Objective: Infections during the early post-BMT period are a major cause of morbidity in BMT recipients. We report our experience in a single institution.
Patients and methods: Clinical reports from all BMT patients between 1989-1995 were reviewed retrospectively. Routine reverse isolation techniques, prophylactic measures and central venous catheter were used in all cases and starting in 1992, G-CSF was also used. Fever in the aplasia period was considered a sign of infection.
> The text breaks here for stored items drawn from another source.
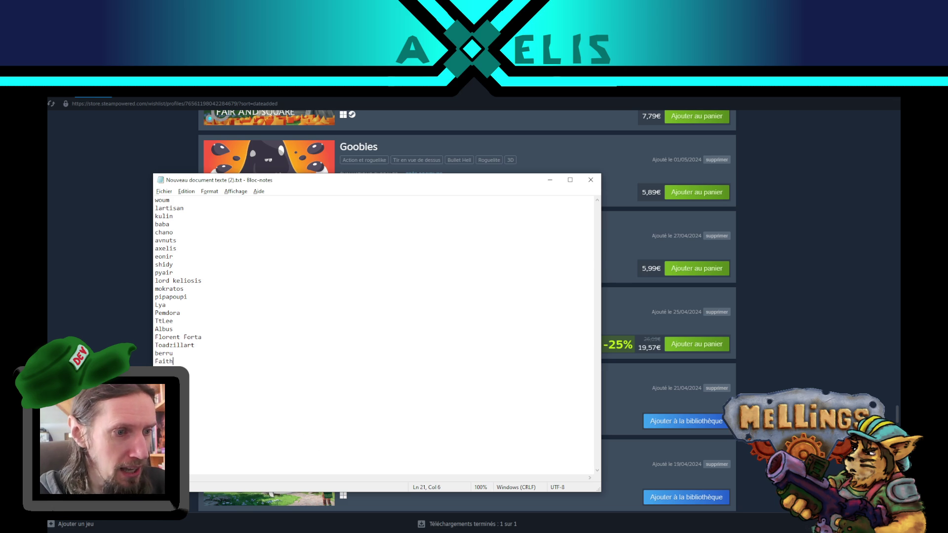
{"action": "key", "text": "alt+Tab"}
{"action": "scroll", "coordinate": [143, 291], "scroll_direction": "down", "scroll_amount": 5}
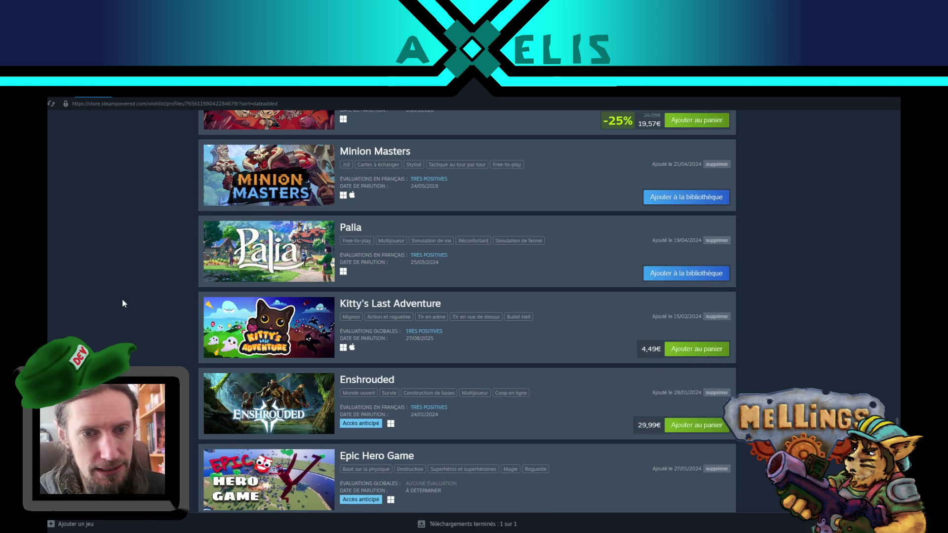
{"action": "scroll", "coordinate": [123, 298], "scroll_direction": "down", "scroll_amount": 4}
{"action": "scroll", "coordinate": [122, 303], "scroll_direction": "down", "scroll_amount": 3}
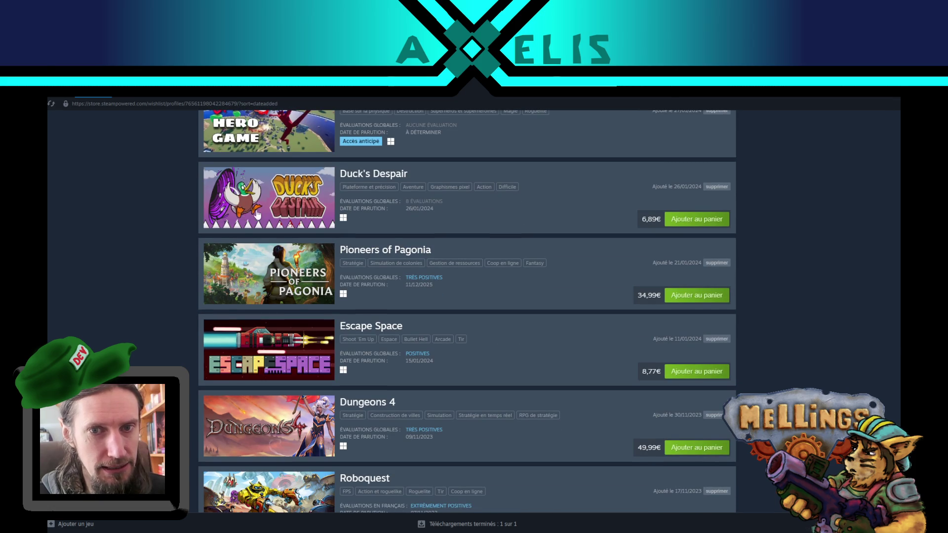
{"action": "left_click", "coordinate": [364, 180]}
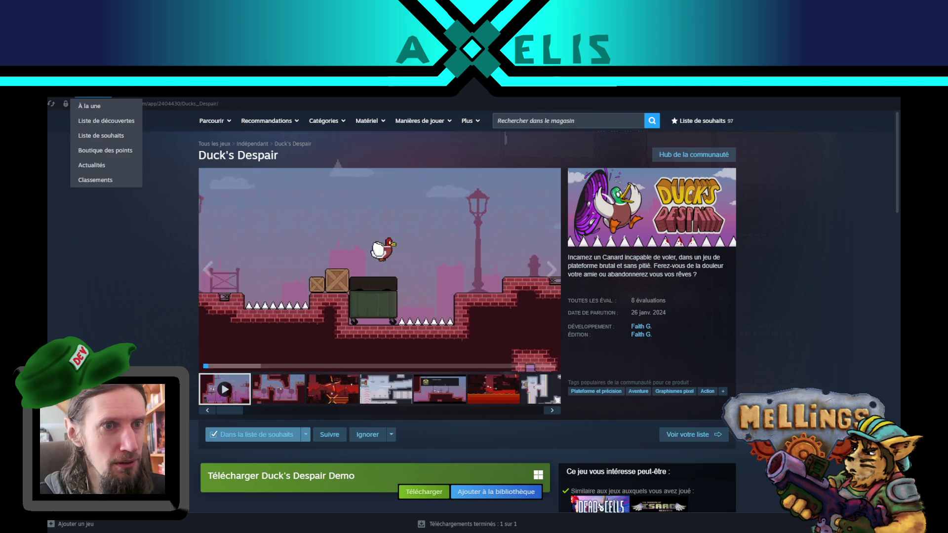
{"action": "key", "text": "alt+Left"}
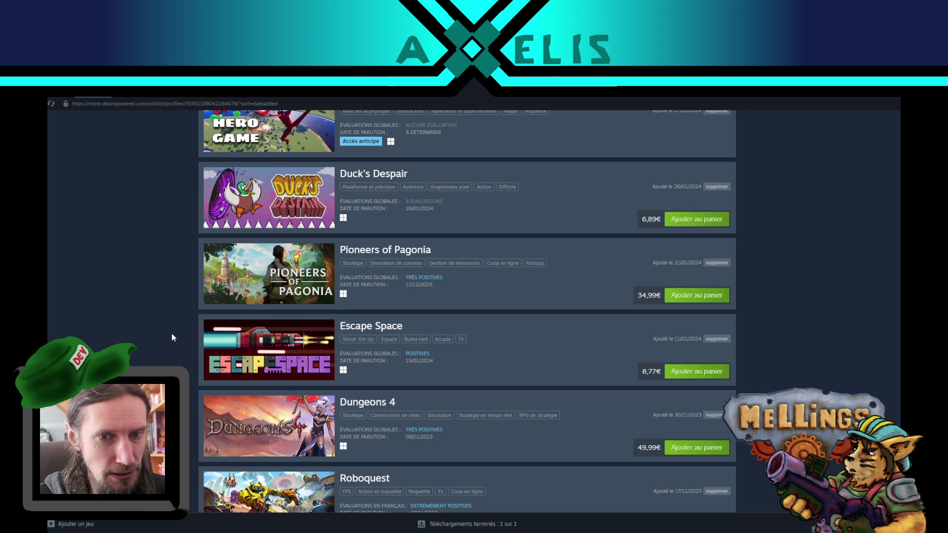
{"action": "scroll", "coordinate": [173, 337], "scroll_direction": "down", "scroll_amount": 1}
{"action": "scroll", "coordinate": [173, 337], "scroll_direction": "down", "scroll_amount": 2}
{"action": "scroll", "coordinate": [173, 337], "scroll_direction": "down", "scroll_amount": 2}
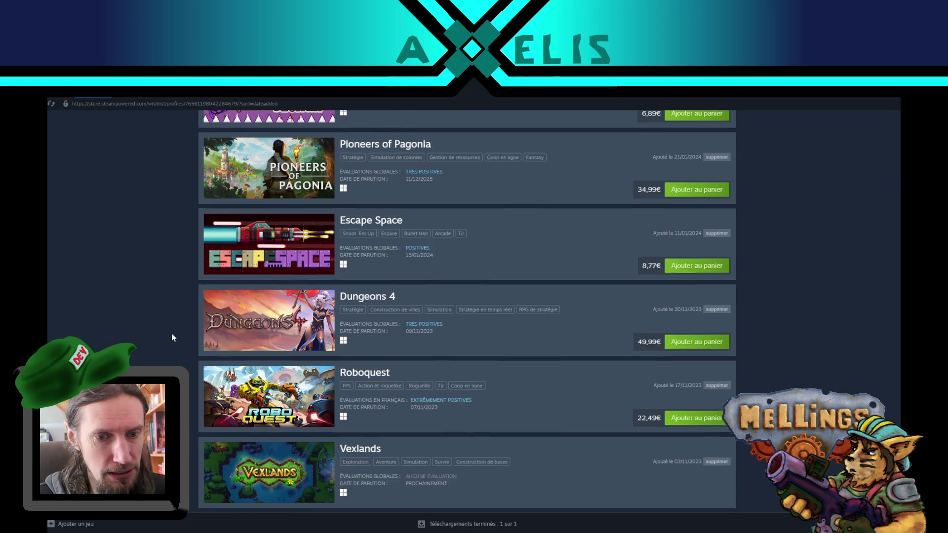
{"action": "scroll", "coordinate": [177, 322], "scroll_direction": "down", "scroll_amount": 4}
Results: Sixty-three BMTs were performed between 1989 and 1995 with 30 being ABMT, 17 allogenic and 16 PBSC. The time for granulocyte recovery was shorter in PBSC + G-CSF patients (d + 11). There were 65 infections in the early post-BMT period: 22 were microbiologically confirmed, 18 of them being of bacterial origin and 14 disseminated. Gram positive bacteria were predominant. There were 6 cases of interstitial pneumonitis, with 3 of them being lethal. Infection-related mortality was 6.3%.
Conclusions: 1) BMTs can be safely performed using conventional reverse isolation. 2) The use of PBSC and G-CSF accelerates granulocyte recovery in BMTs. 3) Infections due to Gram positive bacteria were a major cause of morbidity in our series. 4) Pneumonitis and fungal infections are the most frequent lethal infections in our patients.